- [Your goal] Reproduce the password manager alternatives passage below word for word, in full.

- [Source extract]
• • • •

Alternatives considered
The following were previously discussed or considered while writing this proposal.
Bitwarden
Bitwarden is the obvious, "larger" alternative here. It was not selected for this project because we want a short-term solution. We are also not sure we want to host the more sensitive TPA passwords alongside everyone else's passwords.
While Bitwarden does have an "offline" mode, it seems safer to just keep things simple for now. But we do keep that service in mind for future, organisation-wide improvements.
Alternative pass implementations
Pass is a relatively simple shell script, with a fairly simple design:
each file is encrypted with OpenPGP encryption, and a .gpg-id lists
encryption keys, one per line, for files inside the (sub)directory.
Therefore, other implementations have naturally crept up to provide
alternative implementations. Those are not detailed here because they
are mostly an implementation detail: since they are compatible, they
share the same advantages and limitations of pass, and we are not
aware of any implementation with significant enough differences to
warrant explicit analysis here. We'll just mention gopass and
ripasso as alternative implementations.
OpenPGP alternatives
Keepass, or probably more KeepassXC is an obvious, local-first alternative as well. It has a number of limitations that make it less usable for us: everything is stored in a single file, with not built-in mechanism for file-sharing. It's strongly geared towards a GUI usage as well. It is more suitable to individual than teams.
Another alternative is Age encryption, which is a "simple, modern and secure encryption tool (and Go library) with small explicit keys, no config options, and UNIX-style composability". It uses X25519 keys for encryption and is generally compatible only with other Age clients, but does support encryption to SSH keys (RSA and ED25519). Their authors have forked pass to provide a password manager with similar features, but lacking authentication (as age only provides encryption). Minisign might be somehow integrated in there but that that point, you're wondering what's so bad about OpenPGP that you're reinventing it from scratch. Gopass has an experimental age backend that could be used to transition to age, if we ever need to.

• • • •

- [Data shown]

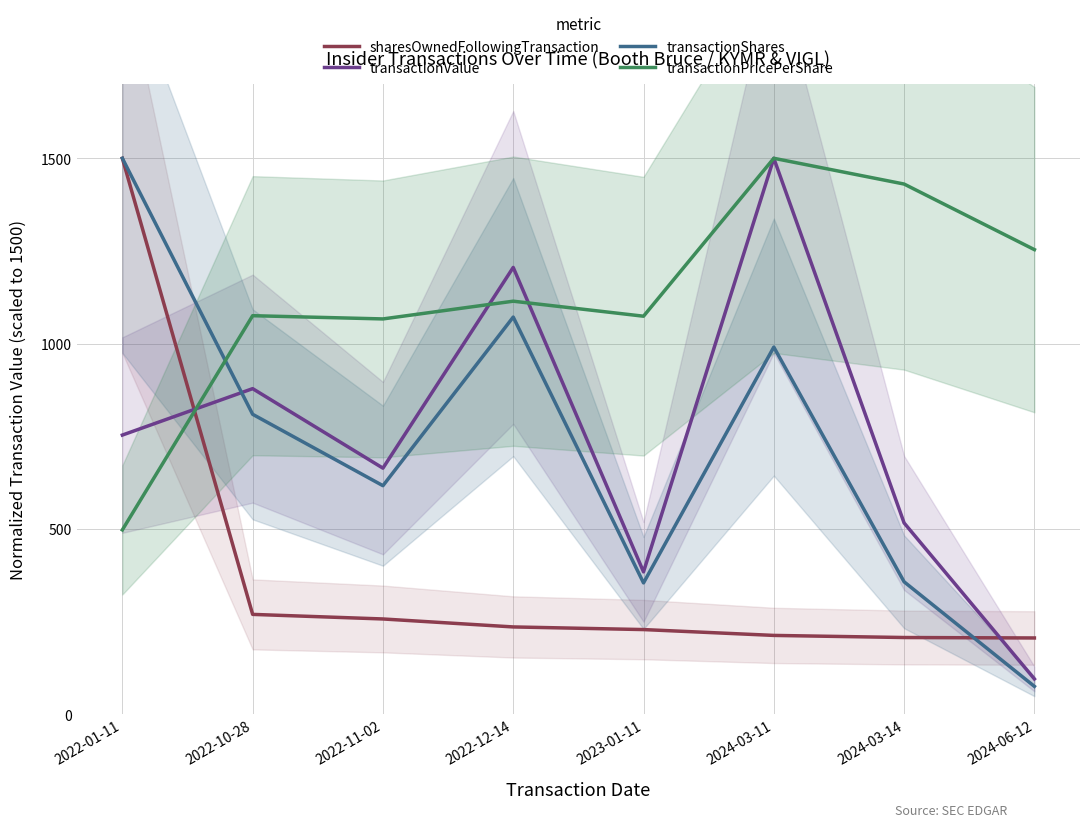

Reading right to left, list all the values displayed in this chart.

sharesOwnedFollowingTransaction: 206.1	207.3	213.0	228.8	235.9	257.4	269.7	1500.0
transactionValue: 95.6	516.3	1500.0	384.4	1205.6	664.2	878.6	753.4
transactionShares: 75.5	357.6	990.7	354.6	1071.7	616.9	809.4	1500.0
transactionPricePerShare: 1253.6	1430.5	1500.0	1074.0	1114.5	1066.7	1075.4	497.6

• • • •

- [Exercise solution]
Alternatives considered
The following were previously discussed or considered while writing this proposal.
Bitwarden
Bitwarden is the obvious, "larger" alternative here. It was not selected for this project because we want a short-term solution. We are also not sure we want to host the more sensitive TPA passwords alongside everyone else's passwords.
While Bitwarden does have an "offline" mode, it seems safer to just keep things simple for now. But we do keep that service in mind for future, organisation-wide improvements.
Alternative pass implementations
Pass is a relatively simple shell script, with a fairly simple design:
each file is encrypted with OpenPGP encryption, and a .gpg-id lists
encryption keys, one per line, for files inside the (sub)directory.
Therefore, other implementations have naturally crept up to provide
alternative implementations. Those are not detailed here because they
are mostly an implementation detail: since they are compatible, they
share the same advantages and limitations of pass, and we are not
aware of any implementation with significant enough differences to
warrant explicit analysis here. We'll just mention gopass and
ripasso as alternative implementations.
OpenPGP alternatives
Keepass, or probably more KeepassXC is an obvious, local-first alternative as well. It has a number of limitations that make it less usable for us: everything is stored in a single file, with not built-in mechanism for file-sharing. It's strongly geared towards a GUI usage as well. It is more suitable to individual than teams.
Another alternative is Age encryption, which is a "simple, modern and secure encryption tool (and Go library) with small explicit keys, no config options, and UNIX-style composability". It uses X25519 keys for encryption and is generally compatible only with other Age clients, but does support encryption to SSH keys (RSA and ED25519). Their authors have forked pass to provide a password manager with similar features, but lacking authentication (as age only provides encryption). Minisign might be somehow integrated in there but that that point, you're wondering what's so bad about OpenPGP that you're reinventing it from scratch. Gopass has an experimental age backend that could be used to transition to age, if we ever need to.